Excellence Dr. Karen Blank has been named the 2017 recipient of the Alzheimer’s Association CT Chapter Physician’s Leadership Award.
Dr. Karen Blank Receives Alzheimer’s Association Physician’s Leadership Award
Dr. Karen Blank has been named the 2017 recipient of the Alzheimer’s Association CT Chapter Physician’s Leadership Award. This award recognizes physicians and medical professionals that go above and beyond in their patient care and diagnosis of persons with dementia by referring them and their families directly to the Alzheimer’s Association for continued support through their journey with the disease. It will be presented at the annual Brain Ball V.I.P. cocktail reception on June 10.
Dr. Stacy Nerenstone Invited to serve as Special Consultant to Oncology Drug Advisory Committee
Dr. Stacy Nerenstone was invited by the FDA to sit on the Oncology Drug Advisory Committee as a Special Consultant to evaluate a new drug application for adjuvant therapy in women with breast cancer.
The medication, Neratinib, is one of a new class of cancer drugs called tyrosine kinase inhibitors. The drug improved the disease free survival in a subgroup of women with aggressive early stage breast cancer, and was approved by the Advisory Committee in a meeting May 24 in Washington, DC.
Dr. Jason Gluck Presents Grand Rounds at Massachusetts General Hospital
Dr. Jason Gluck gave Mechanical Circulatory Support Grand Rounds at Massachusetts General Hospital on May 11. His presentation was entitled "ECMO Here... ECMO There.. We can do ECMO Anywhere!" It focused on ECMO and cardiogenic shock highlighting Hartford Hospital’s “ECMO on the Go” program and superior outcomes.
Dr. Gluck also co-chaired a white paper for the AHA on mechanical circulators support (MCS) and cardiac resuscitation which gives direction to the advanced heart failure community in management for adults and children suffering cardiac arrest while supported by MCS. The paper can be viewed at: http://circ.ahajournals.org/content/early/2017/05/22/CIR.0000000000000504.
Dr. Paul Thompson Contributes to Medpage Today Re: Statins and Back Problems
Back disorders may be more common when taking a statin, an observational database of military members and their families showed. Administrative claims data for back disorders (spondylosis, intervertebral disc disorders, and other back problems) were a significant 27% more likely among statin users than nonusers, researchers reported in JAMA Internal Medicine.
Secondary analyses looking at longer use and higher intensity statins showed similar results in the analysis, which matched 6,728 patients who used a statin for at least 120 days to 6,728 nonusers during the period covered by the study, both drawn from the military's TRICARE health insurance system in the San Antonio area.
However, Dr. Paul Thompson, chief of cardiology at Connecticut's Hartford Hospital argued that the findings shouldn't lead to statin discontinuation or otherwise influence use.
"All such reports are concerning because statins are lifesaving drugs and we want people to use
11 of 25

* **TASK DESCRIPTION**
Will you return exactly the lines above from the one with "Dr. Stacy Nerenstone Invited" down to the one with "Dr. Stacy Nerenstone was", counting both as part of the range?

* **ANSWER SPACE**
Dr. Stacy Nerenstone Invited to serve as Special Consultant to Oncology Drug Advisory Committee
Dr. Stacy Nerenstone was invited by the FDA to sit on the Oncology Drug Advisory Committee as a Special Consultant to evaluate a new drug application for adjuvant therapy in women with breast cancer.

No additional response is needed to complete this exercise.